**Exercise instructions**: Return only the lines from the one containing "MAGAZINE / 120" to the end of the material, with each one exactly as it appears.

++++++

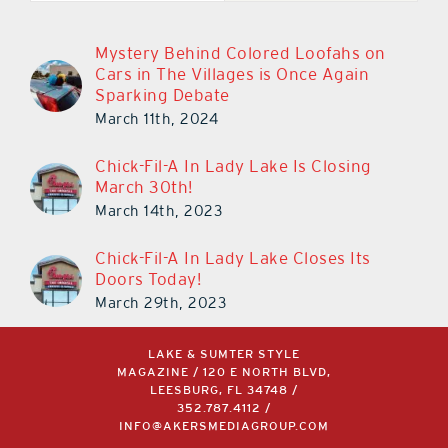
Mystery Behind Colored Loofahs on
Cars in The Villages is Once Again
Sparking Debate
March 11th, 2024
Chick-Fil-A In Lady Lake Is Closing
March 30th!
March 14th, 2023
Chick-Fil-A In Lady Lake Closes Its
Doors Today!
March 29th, 2023
LAKE & SUMTER STYLE
MAGAZINE / 120 E NORTH BLVD,
LEESBURG, FL 34748 /
352.787.4112
/
INFO@AKERSMEDIAGROUP.COM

++++++

**Response box**:
MAGAZINE / 120 E NORTH BLVD,
LEESBURG, FL 34748 /
352.787.4112
/
INFO@AKERSMEDIAGROUP.COM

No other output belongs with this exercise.